Things that investors must keep an eye on to bubble proof their investments:
- Launch of new innovative financial products that takes the investment world by storm (significantly most CEO’s and CFO’s of investment world would be overtly bullish on such products ability to boost their bottom lines during these periods, while not appreciating the risk that they bring in)
- Large M&A deals happening because of low level of risk perception in market and high low cost liquidity in the market
- Total M&A deals done by investment bankers in a year hitting new all-time yearly highs.
- IPO’s been valued beyond the fundamentals of the company and investors ability to justify and participate in such lofty valuations. Investor should be overtly cautious when this indicator flashes red, as this has been the best indicator to suggest market is near its peak.
- Low investment grades bond tend to attract a lots of investors’ interest. As a result of which, yield on these bonds compress a lot. Risk-return scenario becomes incompatible as low returns are accepted for comparatively riskier bond.
- Analysts’ expectations in their forecast: When most analysts start forecasting long term growth stories for a stock (2025, 2030 story etc.), or they are likely to buy even the most outlandish forecast by management under this condition. (However this indicator has to be taken with careful introspection as this is a more contrarian indicator.
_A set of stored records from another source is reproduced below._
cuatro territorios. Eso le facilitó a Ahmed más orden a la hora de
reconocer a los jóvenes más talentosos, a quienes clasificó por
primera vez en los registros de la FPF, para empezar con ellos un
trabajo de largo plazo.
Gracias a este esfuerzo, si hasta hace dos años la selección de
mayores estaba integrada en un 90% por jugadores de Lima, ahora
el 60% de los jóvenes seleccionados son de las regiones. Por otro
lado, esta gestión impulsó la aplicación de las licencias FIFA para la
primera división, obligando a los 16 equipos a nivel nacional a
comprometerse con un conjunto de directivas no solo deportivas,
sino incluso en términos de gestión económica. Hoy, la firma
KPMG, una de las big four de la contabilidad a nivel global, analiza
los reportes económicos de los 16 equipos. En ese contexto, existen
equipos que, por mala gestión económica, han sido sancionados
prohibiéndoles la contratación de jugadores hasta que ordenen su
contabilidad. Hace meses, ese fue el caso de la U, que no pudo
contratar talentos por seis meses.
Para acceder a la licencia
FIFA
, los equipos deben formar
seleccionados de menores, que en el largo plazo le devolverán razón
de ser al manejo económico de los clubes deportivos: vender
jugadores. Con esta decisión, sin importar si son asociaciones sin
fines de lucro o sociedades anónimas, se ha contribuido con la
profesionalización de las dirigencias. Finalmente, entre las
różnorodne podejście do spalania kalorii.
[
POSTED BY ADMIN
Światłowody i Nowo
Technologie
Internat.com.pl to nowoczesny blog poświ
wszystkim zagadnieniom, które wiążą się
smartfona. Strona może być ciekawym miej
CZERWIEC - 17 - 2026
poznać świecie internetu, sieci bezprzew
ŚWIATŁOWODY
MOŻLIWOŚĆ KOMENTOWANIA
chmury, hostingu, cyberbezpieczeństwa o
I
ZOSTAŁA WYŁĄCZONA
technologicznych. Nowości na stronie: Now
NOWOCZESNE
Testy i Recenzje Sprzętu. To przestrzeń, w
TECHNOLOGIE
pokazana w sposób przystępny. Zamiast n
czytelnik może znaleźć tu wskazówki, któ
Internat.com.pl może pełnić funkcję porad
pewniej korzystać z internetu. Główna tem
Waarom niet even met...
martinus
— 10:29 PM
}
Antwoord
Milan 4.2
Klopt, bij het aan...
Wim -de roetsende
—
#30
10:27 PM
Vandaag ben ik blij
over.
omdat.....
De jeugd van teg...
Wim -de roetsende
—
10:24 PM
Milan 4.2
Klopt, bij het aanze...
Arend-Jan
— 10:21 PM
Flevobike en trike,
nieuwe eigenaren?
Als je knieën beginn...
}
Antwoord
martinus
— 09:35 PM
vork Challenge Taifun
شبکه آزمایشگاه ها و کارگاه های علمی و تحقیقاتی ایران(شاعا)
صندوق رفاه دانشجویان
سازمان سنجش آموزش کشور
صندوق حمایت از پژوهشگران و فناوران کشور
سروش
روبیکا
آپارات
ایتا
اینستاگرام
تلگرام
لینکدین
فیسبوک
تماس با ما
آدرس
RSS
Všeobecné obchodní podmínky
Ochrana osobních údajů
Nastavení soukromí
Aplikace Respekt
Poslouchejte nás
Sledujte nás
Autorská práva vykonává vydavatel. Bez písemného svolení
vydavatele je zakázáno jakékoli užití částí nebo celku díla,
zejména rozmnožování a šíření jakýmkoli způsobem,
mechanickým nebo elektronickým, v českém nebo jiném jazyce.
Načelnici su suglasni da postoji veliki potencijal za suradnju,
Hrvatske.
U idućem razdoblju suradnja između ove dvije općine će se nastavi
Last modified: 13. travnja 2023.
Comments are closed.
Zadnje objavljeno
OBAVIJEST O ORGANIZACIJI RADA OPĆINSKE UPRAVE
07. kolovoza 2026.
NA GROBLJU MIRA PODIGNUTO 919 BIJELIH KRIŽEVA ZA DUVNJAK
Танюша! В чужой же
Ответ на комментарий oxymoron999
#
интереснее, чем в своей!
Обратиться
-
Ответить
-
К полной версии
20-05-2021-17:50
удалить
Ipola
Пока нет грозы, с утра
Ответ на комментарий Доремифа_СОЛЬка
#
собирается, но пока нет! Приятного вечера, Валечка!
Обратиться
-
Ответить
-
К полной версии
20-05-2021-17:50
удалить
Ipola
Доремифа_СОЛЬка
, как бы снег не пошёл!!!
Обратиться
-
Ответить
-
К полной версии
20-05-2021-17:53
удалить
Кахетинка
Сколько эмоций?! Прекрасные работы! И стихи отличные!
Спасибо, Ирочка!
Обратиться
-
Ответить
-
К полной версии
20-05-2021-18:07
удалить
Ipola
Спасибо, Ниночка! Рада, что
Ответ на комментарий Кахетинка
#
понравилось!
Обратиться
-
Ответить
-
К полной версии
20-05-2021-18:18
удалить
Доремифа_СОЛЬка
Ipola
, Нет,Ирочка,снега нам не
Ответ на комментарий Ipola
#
Even if they are doing it, it is worth to note how many analysts are doing it at any given time. The reason is if only a few are doing it then this is not necessarily a good indicator.)
Does it mean the stock market is overvalued? Investors must exit the market?
No, it doesn’t imply that it’s time to exit the market. If we compare today’s scenario with per-crisis period 2006-08, the signs for bubble is yet to be seen. Let’s see it in brief:
- In comparison to 2006-08, recently no new financial products have gained prominence.
- Obviously M&A deals are happening but they are not that big in size. Furthermore, majority of them are strategic in nature.
- The cumulative size of M&A deal is comparatively lower than pre crisis period. Currently, the average amount of debt used to finance LBO is 5.37 times of earnings so far this year, which was 6.05 during the period of LBO boom.
- Currently, lofty valuations for IPOs have been seen only in social networking sector (Tesla, Facebook, Twitter etc.) but have not been widespread across all sectors causing panic in the market. Moreover, this seems absent in the IPOs coming in the emerging markets for e.g. Reliance Power, Emaar MGF, Deccan etc.
- Analysts are still grounded and cautious about the outlook of the market going forward. They haven’t yet factored in the bullishness in their forecasting.
Marks also believes that currently stock prices and valuation are on the higher side than previous times. But the most important element that matters to him is the degree of overvaluation, and that ‘red alert zone’ is yet to be reached. Market is on higher valuation side but bubble hasn’t come yet.
We have attempted to make a modest effort to form the current view of the recent race of price on upsurge. It has been observed that the prices haven’t reached the maximum but obviously the highest level of caution is to be applied now before irrationality clutches us completely. We at MoneyWorks4me, also believe that Nifty is fairly valued as of now.
Though the outlook hasn’t been that bad yet, but there is no hesitation in believing that the movement of the market has started to march in the rally of increased risk.